A few months before Katie and I got married, I was having some pain due to a cyst growing on my wrist. I talked to a doctor and he prescribed me some pain pills. Right from the start I was taking them more than prescribed. I told myself that because I was in pain the guidelines for when to take the pills were more suggestions than set rules. In August of 2005 I had surgery on my wrist. I finished all of the pain pills, but I had the doctor refill the prescription when I didn’t need him to. I told myself I was still sober and this type of behavior didn’t count. A month before we got married, Katie had a prescription for the same pills for something or another and I found myself taking them on the sly. I was still in pain, I told myself. Despite my history of pain pills throwing me off, I didn’t think this was losing my sobriety. And so the wedding approached. The day of the wedding, I barely remember anything. I have only mental snapshots of the ceremony and the reception afterwards. For our honeymoon we went to Disneyland. There is much I could say about it, but I will only say two things: I had a great time and if I could do it again I would absolutely not.

When we got back, we fell into a routine. We worked during the week, went to her parents on Sundays to watch football and eat dinner, and I went to meetings almost daily. Katie’s dad and brothers were die hard Redskins’ fans, and that year for the first time in 5 or 6 years the Redskins had a decent team. I’d go watch the game with her dad and brother and often afterwards just sit around and talk to her dad. Besides his time in the CIA, he was an adjunct professor at the U of U in the political science department. I’d ask him about experiences that he had and he would talk for long periods of time. Sometimes he would interrupt himself and ask ‘Do you really want to know this stuff, or are you just humoring me?’ I definitely wanted to know. It wasn’t like me to spend any time with family like this. Our family wasn’t that close, so I just ate it up. In November, the 3 of us (Katie, her dad, and I) went to see the Rolling Stones play. On the recovery front, I was working with my sponsor and still going to meetings. The new year came and went and things kept on.

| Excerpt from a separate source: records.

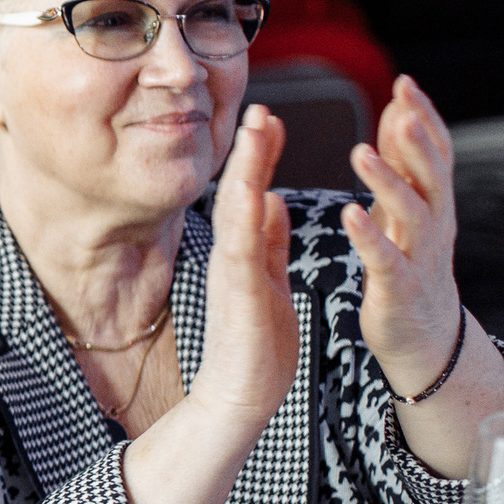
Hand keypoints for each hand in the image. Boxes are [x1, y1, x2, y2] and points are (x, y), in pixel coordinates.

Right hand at [188, 103, 297, 430]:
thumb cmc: (256, 347)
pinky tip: (252, 188)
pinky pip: (241, 247)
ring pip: (236, 210)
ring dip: (246, 168)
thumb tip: (271, 201)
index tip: (269, 119)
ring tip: (256, 130)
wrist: (241, 396)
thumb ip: (269, 242)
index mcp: (244, 253)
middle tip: (259, 107)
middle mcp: (232, 256)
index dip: (260, 155)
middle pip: (239, 191)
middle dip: (249, 149)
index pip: (252, 192)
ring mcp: (232, 273)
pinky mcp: (238, 294)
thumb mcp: (270, 281)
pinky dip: (245, 216)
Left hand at [341, 77, 465, 396]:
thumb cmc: (410, 264)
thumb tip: (399, 112)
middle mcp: (434, 224)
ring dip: (388, 181)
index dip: (424, 117)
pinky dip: (369, 235)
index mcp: (433, 202)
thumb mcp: (409, 208)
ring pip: (412, 212)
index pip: (435, 151)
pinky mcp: (398, 287)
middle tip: (402, 105)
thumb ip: (405, 164)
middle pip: (433, 174)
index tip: (405, 82)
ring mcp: (419, 255)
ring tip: (362, 153)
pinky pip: (385, 258)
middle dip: (418, 138)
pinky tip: (348, 213)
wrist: (423, 336)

In February, Katie and I decided to go on a cruise to the western Caribbean. It was scheduled for the second week of March. The day we left, Katie’s dad dropped us off at the airport. I had been a little concerned about being on a boat with so much booze, but we found out that they had 12 step meetings on the boat. I had one or two hard days, but I got through it sober. The day we came back her dad picked us up at the airport. He took us back to his house where we had parked our car. We were showing him some of the souvenirs we bought when he got serious on us. ‘I have something to tell you' he began. And then he layed a bombshell on us.

1 comment:

Johnny Metropolis said...

Whoa... easy with the cliffhanger endings. This isn't a "Saturday morning serial" need you be so suspenseful?